Hal yang perlu diingat adalah bahwa pemahaman tentang timbulnya fatigue dan pengaruhnya terhadap performance yang dicurigai sebagai penyebab terjadinya insiden atau accident antara kasus kecelakaan yang satu dan lainnya tidak selalu sama. Tulisan ini bersifat informatif bersumber dari studi literatur yang didasarkan atas penelitian empirik maupun studi kasus (lihat daftar kepustakaan).


Pengertian
Secara harafiah, fatigue dapat diartikan secara sederhana sama dengan kelelahan yang sangat (deep tiredness), mirip stres, bersifat kumulatif. Bila dikaitkan dengan pengalaman seperti apa sebenarnya fatigue itu, pengertiannya menjadi bervariasi. Dari berbagai literatur, fatigue sering dihubungkan dengan kondisi kurang tidur, kondisi akibat tidur yang terganggu, atau kebutuhan kuat untuk tidur yang berhubungan dengan panjangnya waktu kerja, dan stres-stres kerja (dan penerbangan) yang bervariasi. Ahli lainnya sering mengkaitkan fatigue dengan perasaan lelah bersifat subjektif, hilangnya perhatian bersifat temporer, dan menurunnya respon psikomotor ; atau, berhubungan dengan gejala-gejala yang dikaitkan dengan menurunnya efisiensi performance dan skill; atau, berhubungan dengan menurunnya performance sebagai hasil dari akumulasi stres-stres dalam penerbangan. Fatigue juga kerap dikaitkan dengan kondisi non-patologis yang dapat membuat kemampuan seseorang menurun dalam mempertahankan kinerja yang berhubungan dengan stres fisik maupun mental ; atau, terganggunya siklus biologis tubuh (jet lag).


Macam Fatigue
Terdapat dua macam fatigue, yaitu fatigue jangka pendek (short-term fatigue) dan fatigue jangka panjang (long-term fatigue/chronic fatigue).

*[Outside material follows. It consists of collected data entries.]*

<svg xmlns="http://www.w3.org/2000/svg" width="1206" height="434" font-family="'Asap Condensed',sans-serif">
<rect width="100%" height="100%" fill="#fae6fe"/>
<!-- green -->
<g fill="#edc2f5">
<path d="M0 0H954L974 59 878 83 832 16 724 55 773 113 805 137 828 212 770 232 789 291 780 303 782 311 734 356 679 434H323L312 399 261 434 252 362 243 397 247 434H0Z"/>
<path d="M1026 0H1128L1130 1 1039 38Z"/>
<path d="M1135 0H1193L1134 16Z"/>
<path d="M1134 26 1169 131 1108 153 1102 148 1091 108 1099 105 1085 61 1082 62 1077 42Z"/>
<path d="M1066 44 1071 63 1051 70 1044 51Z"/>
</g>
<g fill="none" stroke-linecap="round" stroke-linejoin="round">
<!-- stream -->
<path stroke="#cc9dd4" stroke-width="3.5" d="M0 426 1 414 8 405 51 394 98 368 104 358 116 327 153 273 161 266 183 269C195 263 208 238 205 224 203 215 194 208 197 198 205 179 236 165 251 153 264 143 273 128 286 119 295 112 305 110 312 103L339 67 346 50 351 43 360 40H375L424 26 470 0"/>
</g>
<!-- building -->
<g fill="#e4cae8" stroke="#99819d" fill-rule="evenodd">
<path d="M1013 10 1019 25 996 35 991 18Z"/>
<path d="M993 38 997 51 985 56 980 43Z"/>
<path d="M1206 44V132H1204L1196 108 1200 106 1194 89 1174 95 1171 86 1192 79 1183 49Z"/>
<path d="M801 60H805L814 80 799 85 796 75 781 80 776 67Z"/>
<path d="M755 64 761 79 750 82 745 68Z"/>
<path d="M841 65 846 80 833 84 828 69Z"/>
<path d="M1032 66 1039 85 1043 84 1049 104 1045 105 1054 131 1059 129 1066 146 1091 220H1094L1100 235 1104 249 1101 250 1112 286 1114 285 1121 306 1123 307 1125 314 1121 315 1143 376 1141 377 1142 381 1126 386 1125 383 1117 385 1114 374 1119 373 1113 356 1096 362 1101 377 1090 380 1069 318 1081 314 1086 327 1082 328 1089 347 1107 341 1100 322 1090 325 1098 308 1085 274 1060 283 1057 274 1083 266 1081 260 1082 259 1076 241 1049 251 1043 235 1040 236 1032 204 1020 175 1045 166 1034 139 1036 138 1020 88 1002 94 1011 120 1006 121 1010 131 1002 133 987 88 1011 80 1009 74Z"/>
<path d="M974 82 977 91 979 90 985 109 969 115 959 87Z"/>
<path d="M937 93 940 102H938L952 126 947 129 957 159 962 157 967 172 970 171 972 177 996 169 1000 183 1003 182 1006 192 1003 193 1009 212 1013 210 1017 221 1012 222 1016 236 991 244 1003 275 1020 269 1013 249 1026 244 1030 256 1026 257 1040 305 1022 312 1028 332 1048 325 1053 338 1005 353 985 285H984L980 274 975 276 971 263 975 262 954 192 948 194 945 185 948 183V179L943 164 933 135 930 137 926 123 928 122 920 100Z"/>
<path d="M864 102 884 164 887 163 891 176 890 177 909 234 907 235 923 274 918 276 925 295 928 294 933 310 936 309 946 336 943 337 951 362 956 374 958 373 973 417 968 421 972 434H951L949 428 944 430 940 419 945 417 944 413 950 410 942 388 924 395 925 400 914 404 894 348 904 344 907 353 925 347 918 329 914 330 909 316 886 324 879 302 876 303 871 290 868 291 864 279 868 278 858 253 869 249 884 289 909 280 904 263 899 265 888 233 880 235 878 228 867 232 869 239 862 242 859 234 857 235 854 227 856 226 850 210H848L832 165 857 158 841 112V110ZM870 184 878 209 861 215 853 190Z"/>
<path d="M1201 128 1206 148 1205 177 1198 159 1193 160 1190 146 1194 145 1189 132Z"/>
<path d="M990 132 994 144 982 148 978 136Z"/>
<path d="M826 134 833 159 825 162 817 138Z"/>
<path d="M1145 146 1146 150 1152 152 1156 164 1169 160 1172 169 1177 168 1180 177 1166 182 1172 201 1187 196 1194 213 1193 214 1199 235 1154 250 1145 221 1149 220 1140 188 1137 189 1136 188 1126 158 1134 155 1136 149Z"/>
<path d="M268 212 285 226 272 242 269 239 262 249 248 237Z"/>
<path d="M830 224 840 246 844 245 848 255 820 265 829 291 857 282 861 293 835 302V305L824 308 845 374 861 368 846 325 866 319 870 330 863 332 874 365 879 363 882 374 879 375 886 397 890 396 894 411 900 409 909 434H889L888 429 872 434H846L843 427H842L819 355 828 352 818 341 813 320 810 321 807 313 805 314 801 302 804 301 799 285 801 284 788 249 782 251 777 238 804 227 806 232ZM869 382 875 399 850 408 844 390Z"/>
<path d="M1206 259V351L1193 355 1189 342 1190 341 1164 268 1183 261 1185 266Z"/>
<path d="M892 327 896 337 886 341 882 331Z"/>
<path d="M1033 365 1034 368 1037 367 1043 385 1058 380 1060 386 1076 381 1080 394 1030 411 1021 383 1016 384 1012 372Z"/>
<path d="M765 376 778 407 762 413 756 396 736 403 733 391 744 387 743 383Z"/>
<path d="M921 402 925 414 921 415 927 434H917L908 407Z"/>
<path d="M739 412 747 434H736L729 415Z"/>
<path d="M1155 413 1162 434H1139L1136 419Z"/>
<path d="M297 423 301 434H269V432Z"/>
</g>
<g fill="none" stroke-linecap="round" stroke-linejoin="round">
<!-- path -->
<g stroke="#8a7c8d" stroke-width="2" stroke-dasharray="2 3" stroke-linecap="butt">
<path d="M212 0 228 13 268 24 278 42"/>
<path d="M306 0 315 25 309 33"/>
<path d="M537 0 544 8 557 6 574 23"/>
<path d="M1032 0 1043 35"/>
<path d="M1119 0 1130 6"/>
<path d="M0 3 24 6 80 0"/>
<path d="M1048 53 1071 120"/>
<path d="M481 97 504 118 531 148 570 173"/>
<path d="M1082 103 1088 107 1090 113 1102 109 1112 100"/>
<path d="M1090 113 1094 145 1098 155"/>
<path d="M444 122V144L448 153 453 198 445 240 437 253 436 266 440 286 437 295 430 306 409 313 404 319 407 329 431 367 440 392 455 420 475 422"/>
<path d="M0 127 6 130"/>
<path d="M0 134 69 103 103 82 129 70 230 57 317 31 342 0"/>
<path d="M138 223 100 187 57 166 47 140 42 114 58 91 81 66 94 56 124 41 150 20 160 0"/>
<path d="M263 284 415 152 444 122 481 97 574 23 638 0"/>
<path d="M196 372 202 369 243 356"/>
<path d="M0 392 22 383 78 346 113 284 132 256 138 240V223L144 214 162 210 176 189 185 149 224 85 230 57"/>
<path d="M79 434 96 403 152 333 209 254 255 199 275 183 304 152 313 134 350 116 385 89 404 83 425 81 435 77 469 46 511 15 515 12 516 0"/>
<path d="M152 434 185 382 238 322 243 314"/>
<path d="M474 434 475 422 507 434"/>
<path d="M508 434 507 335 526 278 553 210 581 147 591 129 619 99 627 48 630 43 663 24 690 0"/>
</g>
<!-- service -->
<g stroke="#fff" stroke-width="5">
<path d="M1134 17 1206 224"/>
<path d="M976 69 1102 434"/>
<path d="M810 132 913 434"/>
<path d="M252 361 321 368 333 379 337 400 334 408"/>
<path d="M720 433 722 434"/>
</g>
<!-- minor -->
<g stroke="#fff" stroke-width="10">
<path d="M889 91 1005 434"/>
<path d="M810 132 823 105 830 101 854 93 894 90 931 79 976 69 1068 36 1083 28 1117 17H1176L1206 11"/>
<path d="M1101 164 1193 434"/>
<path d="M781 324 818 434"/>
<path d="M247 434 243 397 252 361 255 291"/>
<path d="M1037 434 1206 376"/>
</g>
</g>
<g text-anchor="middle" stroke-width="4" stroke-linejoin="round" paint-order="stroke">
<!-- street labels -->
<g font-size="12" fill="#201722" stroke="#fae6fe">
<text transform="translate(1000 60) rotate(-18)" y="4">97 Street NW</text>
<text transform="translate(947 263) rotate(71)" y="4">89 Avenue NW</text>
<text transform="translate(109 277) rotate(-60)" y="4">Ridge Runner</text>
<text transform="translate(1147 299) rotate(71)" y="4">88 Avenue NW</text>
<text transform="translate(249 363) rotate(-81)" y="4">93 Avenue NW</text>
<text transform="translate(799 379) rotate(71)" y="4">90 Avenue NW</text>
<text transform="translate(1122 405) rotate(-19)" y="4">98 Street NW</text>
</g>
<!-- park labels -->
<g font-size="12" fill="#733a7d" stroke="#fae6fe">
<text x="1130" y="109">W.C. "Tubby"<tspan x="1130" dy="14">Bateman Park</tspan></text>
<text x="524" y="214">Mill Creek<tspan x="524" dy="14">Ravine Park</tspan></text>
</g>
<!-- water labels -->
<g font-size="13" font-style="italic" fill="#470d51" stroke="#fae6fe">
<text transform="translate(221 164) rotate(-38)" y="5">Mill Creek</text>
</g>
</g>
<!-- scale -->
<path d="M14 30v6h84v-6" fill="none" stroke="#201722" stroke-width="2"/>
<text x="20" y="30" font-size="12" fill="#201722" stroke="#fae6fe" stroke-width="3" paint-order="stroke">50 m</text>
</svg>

  Short-term fatigue, sering dihubungan dengan kelelahan yang biasanya dikaitkan dengan kurang tidur atau  
  istirahat, kerja fisik atau mental yang berlebihan, periode waktu tugas yang lama, kurang asupan, atau jet lag.
  Short-term fatigue relatif mudah dikenali dan dapat diatasi dengan tidak terbang dan beristirahat yang cukup.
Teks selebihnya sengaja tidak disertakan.